- [EXCERPTED TEXT]:
Joshua Clark Davis, an associate professor in the Division of Legal, Ethical and Historical Studies, teaches and researches broadly in twentieth-century United States history with a focus on social movements, urban history and African American history. He is an author and contributor to multiple media outlets including The New York Times, CNN, Slate and the PBS News Hour.
Ting Zhang
Ting Zhang
TWO THINGS I LEARNED from working from home are, we need to adapt and we all like to have control. We found in our research that working from home is beneficial to most businesses, and there are industry differences, occupation differences, and more importantly, gender differences. I myself am a working mother, and in the last one-and-a-half years I’m homeschooling my child. I hear similar stories from my students. So, it’s important to give students choices, flexibility and control of their own pace of learning, and to be understanding and listen. Facing the lockdown and online education, communication with students is particularly important. So I check my email very frequently to tell them I am there with them all the time; I think that helps.
“Guided in-class debate is helpful to train critical thinking and motivate students to learn further.”
I feel I’m very lucky to teach economics, because every day we open the newspaper, or just watch the news, and everything is related to economics. I asked every student to submit a short assignment using the economic knowledge they learn to apply it to their real life. In the pandemic there are all kinds of demand and supply shifts and externalities. Everybody has a point of view, often unique, including some fresh views from students with international backgrounds, and it’s very interesting; this kind of guided in-class debate is helpful to train critical thinking and motivate students to learn further. Ting Zhang is an associate professor in the Department of Accounting, Finance, and Economics and an associate director of the Jacob France Institute. Her research interests include entrepreneurship, human capital and workforce development. She has published extensively and her work has been quoted in popular media such as Forbes, Time, and Bloomberg Businessweek.

- [ENTRIES PROVIDED]:
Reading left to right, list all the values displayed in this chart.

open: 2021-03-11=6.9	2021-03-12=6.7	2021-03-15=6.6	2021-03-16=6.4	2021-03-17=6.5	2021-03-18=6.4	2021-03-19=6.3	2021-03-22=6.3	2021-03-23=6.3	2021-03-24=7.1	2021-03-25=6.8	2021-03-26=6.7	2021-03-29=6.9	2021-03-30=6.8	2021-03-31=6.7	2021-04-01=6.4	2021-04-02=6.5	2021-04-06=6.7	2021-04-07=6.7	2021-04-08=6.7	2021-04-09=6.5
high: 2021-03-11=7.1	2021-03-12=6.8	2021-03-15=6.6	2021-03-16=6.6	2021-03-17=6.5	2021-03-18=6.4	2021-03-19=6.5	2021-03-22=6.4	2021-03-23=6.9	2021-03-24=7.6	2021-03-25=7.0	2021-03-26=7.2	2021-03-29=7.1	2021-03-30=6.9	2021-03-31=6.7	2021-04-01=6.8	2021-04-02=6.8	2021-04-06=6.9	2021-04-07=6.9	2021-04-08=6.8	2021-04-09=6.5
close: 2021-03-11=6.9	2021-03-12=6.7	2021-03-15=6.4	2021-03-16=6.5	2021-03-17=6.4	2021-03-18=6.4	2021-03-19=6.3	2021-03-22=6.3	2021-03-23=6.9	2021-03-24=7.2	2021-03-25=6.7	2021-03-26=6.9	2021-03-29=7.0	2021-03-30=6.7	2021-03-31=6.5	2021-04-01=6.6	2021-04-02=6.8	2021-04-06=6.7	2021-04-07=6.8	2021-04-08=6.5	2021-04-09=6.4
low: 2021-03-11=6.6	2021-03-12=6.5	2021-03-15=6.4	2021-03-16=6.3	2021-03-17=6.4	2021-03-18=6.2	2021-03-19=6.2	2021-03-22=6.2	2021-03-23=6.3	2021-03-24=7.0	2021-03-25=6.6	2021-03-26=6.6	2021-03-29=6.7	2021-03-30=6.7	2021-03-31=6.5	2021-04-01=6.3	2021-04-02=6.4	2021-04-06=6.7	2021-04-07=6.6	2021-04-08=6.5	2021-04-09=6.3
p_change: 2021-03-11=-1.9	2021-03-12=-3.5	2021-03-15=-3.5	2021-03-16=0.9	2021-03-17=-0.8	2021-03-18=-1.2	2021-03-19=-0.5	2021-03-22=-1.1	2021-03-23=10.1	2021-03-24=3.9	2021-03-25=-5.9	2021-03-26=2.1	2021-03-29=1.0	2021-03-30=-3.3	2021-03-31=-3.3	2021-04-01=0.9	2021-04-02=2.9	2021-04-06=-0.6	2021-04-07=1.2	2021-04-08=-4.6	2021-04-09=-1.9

- [WHAT NEEDS TO BE DONE]:
Answer these from the faculty profiles above.
(a) In which division is Joshua Clark Davis an associate professor?
(b) What does Ting Zhang check very frequently to tell students she is there with them?
(c) Of which institute is Ting Zhang an associate director?

- [OUTPUT FOR THIS TASK]:
(a) The Division of Legal, Ethical and Historical Studies
(b) Email
(c) The Jacob France Institute